What to Look for in Best Dry Dog Food for Puppies

Yellow Labrador puppy enjoying their dry dog food

When you adopt a puppy, you’re committing to keeping that lovable ball of fur healthy, active, and living their best dog life. And, as a new pup parent, you’re most likely wondering how to choose the best dry dog for your puppy. The first few months of their first year are vital for your puppy’s health, after all.

If you’ve scoured the internet and learned that most companies care more about sales than the health of your pup, we understand. Choosing your dog’s food can be tricky when there’s so much information out there. This is why we’ve written this article, dedicated to understanding the ins and outs of puppy food.

What’s the Difference Between Dry Dog Food for Puppies and Adults?

Many new pup parents are surprised to learn that food formulated for puppies exists. Shouldn’t dogs and puppies have the same general nutritional needs?
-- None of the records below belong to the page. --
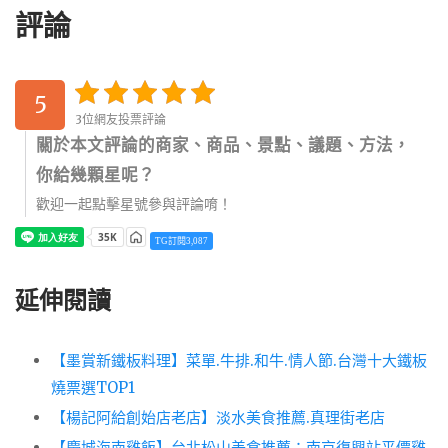
評論
5
3位網友投票評論
關於本文評論的商家、商品、景點、議題、方法，
你給幾顆星呢？
歡迎一起點擊星號參與評論唷！
TG訂閱3,087
延伸閱讀
【墨賞新鐵板料理】菜單.牛排.和牛.情人節.台灣十大鐵板
燒票選TOP1
【楊記阿給創始店老店】淡水美食推薦.真理街老店
【慶城海南雞飯】台北松山美食推薦：南京復興站平價雞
Well, when your puppy is growing into a dog, they can benefit from higher levels of certain elements such as protein and fat [1].

Here’s a breakdown between the different requirements mandated by the AAFCO for a food to be labelled as a “puppy” dry food formula versus adult dry dog food [2].
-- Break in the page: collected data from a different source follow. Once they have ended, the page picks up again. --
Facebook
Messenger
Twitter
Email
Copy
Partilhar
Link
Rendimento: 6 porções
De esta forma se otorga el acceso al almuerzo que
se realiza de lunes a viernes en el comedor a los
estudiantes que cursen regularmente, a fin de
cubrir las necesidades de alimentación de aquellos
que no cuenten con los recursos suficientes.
Nutrient (%) Puppy Formula Adult Formula
Protein 22 18
Arginine .62 .51
Histidine .22 .18
Isoleucine .45 .37
Lysine .77 .63
Methionine + cystine .53 .43
Phenylalanine + tyrosine .89 .73
Threonine .58 .48
Tryptophan .20 .16
Valine .48 .39
Fat 8 5
Calcium 1 .6
Phosphorous .8 .5
Sodium .3 .06
Chloride .45 .09

As you can see, there’s quite a shift in your dog’s needs as they reach adulthood. This is because your puppy is growing, and needs elements, such as protein, for the creation of new cells.
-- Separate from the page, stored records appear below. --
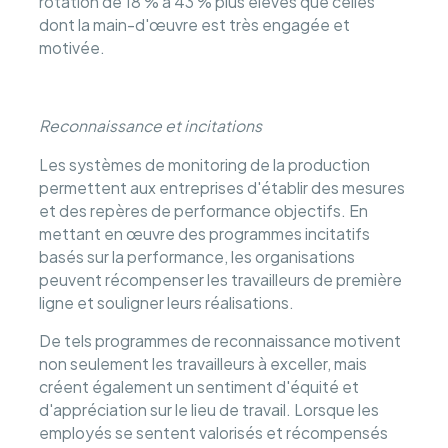
rotation de 18 % à 43 % plus élevés que celles
dont la main-d'œuvre est très engagée et
motivée.
Reconnaissance et incitations
Les systèmes de monitoring de la production
permettent aux entreprises d'établir des mesures
et des repères de performance objectifs. En
mettant en œuvre des programmes incitatifs
basés sur la performance, les organisations
peuvent récompenser les travailleurs de première
ligne et souligner leurs réalisations.
De tels programmes de reconnaissance motivent
non seulement les travailleurs à exceller, mais
créent également un sentiment d'équité et
d'appréciation sur le lieu de travail. Lorsque les
employés se sentent valorisés et récompensés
Of course, it’s important to keep in mind that the AAFCO regulates the bare minimum of what dogs need to thrive.

What Else Should You Look for in the Best Dry Dog Food for Puppies?

Litter of puppies scattered over the floor eating dry dog food

Omega-3 Fatty Acids (DHA)

Experts agree that puppies also need omega-3 fatty acids in the form of docosahexaenoic acid (DHA) [3]. Before you panic, we know that DHA can sound overly scientific, but it’s not as complicated of an ingredient as it sounds.

So, what is DHA? DHA is a type of omega-3 fatty acid. It comes from eggs, some organ meats, and cold-water fish. While this omega-3 fatty acid is pivotal in the development and maintenance of your dog’s brain, your dog cannot produce DHA on its own. It must come from an external dietary source [4].

How Does DHA  Benefit Puppies and Dogs?

A dog’s brain is composed of various elements–50% of these elements are fats [5]. Of these fats, an average of 15% are DHA. Furthermore, 90% of the fats that play a vital role in the immune system, blood clotting, neurotransmitters, metabolism, and membrane phospholipids in the brain and your dog’s eyes are composed of DHA [6].

And while this is all quite complex, it’s important to know that your puppy’s body needs DHA to function at an optimal level.